Problem. The entries are to be written out again with no differences.

Source data.
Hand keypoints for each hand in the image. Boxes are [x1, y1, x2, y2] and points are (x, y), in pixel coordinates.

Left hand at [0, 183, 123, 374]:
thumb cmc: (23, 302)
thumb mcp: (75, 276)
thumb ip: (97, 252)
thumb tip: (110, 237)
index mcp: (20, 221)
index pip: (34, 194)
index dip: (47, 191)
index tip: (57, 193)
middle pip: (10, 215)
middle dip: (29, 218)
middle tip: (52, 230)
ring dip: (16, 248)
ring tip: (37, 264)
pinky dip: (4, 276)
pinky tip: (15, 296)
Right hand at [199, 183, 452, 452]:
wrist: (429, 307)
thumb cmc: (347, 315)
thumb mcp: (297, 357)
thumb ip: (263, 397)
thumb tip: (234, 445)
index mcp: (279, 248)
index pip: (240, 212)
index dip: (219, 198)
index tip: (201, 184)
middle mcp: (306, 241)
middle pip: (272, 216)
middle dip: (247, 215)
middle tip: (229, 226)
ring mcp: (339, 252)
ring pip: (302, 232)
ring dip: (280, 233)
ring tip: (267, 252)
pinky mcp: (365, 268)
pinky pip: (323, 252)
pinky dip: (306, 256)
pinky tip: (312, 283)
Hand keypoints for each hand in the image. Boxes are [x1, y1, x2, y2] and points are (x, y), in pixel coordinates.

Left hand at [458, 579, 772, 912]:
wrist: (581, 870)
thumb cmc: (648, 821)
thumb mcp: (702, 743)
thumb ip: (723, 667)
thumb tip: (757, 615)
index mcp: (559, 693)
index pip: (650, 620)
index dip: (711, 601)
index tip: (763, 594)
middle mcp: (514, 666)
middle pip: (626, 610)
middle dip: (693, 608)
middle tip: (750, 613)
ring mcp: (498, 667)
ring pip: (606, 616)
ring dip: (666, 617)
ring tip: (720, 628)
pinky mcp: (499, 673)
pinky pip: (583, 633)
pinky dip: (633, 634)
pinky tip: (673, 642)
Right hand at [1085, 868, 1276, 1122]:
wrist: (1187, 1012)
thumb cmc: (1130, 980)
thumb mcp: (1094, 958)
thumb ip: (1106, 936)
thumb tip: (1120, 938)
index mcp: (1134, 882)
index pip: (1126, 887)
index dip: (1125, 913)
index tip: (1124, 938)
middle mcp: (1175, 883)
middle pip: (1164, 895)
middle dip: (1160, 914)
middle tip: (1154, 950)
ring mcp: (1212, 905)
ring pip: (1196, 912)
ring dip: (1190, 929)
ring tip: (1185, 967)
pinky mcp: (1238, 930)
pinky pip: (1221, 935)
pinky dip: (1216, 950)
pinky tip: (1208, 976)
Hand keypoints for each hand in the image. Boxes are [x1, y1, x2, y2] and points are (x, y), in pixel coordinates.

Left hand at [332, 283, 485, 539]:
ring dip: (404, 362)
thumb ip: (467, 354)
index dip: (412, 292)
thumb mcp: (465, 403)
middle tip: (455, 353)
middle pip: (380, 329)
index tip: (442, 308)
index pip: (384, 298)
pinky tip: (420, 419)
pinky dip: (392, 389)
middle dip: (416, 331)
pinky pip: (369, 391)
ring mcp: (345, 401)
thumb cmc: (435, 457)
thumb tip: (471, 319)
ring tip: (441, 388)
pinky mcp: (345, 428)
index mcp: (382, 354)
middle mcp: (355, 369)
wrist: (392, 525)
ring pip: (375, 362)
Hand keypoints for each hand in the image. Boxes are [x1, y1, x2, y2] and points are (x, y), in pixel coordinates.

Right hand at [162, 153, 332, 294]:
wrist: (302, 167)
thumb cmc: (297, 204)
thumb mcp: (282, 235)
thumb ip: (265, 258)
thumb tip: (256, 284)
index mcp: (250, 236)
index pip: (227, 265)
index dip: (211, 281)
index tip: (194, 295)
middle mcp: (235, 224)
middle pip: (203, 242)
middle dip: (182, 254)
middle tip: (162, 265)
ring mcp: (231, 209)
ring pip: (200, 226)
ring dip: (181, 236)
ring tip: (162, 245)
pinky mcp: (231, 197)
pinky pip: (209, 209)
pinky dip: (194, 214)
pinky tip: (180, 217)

Your solution.
Hand keypoints for each hand in the image. Boxes are [x1, y1, x2, y2] and points are (x, y), in pixel coordinates.

Left hand at [0, 183, 123, 374]:
thumb cmc: (23, 302)
thumb mcp: (75, 276)
thumb ip: (97, 252)
thumb tip: (110, 237)
index mcp: (20, 221)
index pip: (34, 194)
index dip: (47, 191)
index tip: (57, 193)
middle pip: (10, 215)
middle dip: (29, 218)
middle tip: (52, 230)
ring dip: (16, 248)
ring tip: (37, 264)
pinky dip: (4, 276)
pinky tip: (15, 296)
Right hand at [199, 183, 452, 452]:
wrist: (429, 307)
thumb cmc: (347, 315)
thumb mcp: (297, 357)
thumb ip: (263, 397)
thumb tip: (234, 445)
index mcp: (279, 248)
index pip: (240, 212)
index dip: (219, 198)
index tip: (201, 184)
middle mcp: (306, 241)
middle pip: (272, 216)
middle dip: (247, 215)
middle tip: (229, 226)
ring mcp: (339, 252)
ring pip: (302, 232)
ring dip: (280, 233)
ring tip: (267, 252)
pinky mcp: (365, 268)
pinky pip: (323, 252)
pinky dip: (306, 256)
pinky tip: (312, 283)
Hand keypoints for each hand in the image. Boxes are [x1, y1, x2, y2] and points are (x, y), in pixel coordinates.

Left hand at [458, 579, 772, 912]:
wrist: (581, 870)
thumb cmc: (648, 821)
thumb mcp: (702, 743)
thumb ip: (723, 667)
thumb tip: (757, 615)
index mcp: (559, 693)
index pip: (650, 620)
index dip: (711, 601)
index tip: (763, 594)
middle mcp: (514, 666)
middle pip: (626, 610)
middle dip: (693, 608)
middle tip: (750, 613)
ring mcp: (498, 667)
ring pip: (606, 616)
ring dip: (666, 617)
ring tip: (720, 628)
pinky mcp: (499, 673)
pinky pip: (583, 633)
pinky dip: (633, 634)
pinky tip: (673, 642)
Right hand at [1085, 868, 1276, 1122]:
wrist: (1187, 1012)
thumb cmc: (1130, 980)
thumb mcp: (1094, 958)
thumb ip: (1106, 936)
thumb tip: (1120, 938)
index mcp: (1134, 882)
index pip: (1126, 887)
index dip: (1125, 913)
index tip: (1124, 938)
middle mcp: (1175, 883)
middle pip: (1164, 895)
middle dip: (1160, 914)
middle tip: (1154, 950)
ring mcp: (1212, 905)
ring pip: (1196, 912)
ring dip: (1190, 929)
ring tip: (1185, 967)
pinky mcp: (1238, 930)
pinky pip: (1221, 935)
pinky dip: (1216, 950)
pinky tip: (1208, 976)
Hand keypoints for each hand in the image. Boxes are [x1, y1, x2, y2] and points are (x, y), in pixel coordinates.

Left hand at [332, 283, 485, 539]:
ring dip: (404, 362)
thumb ip: (467, 354)
index dip: (412, 292)
thumb mcp: (465, 403)
middle tip: (455, 353)
middle pip: (380, 329)
index tip: (442, 308)
index pip: (384, 298)
pinky tip: (420, 419)
pinky dip: (392, 389)
middle dip: (416, 331)
pinky pip: (369, 391)
ring mcp: (345, 401)
thumb cmc: (435, 457)
thumb tip: (471, 319)
ring tip: (441, 388)
pinky mcp: (345, 428)
index mcp: (382, 354)
middle mcp: (355, 369)
wrist: (392, 525)
ring pip: (375, 362)
Hand keypoints for each hand in the image. Boxes are [x1, y1, x2, y2] and points are (x, y), in pixel coordinates.

Right hand at [162, 153, 332, 294]:
wrist: (302, 167)
thumb cmc: (297, 204)
thumb mcp: (282, 235)
thumb ip: (265, 258)
thumb tip: (256, 284)
index mcp: (250, 236)
index pip: (227, 265)
index dip: (211, 281)
index tip: (194, 295)
middle mcp: (235, 224)
middle pip: (203, 242)
middle dip: (182, 254)
middle tip: (162, 265)
ring mcp: (231, 209)
ring pip: (200, 226)
ring dip: (181, 236)
ring tip: (162, 245)
pinky mcp: (231, 197)
pinky pip: (209, 209)
pinky dip: (194, 214)
pinky tip: (180, 217)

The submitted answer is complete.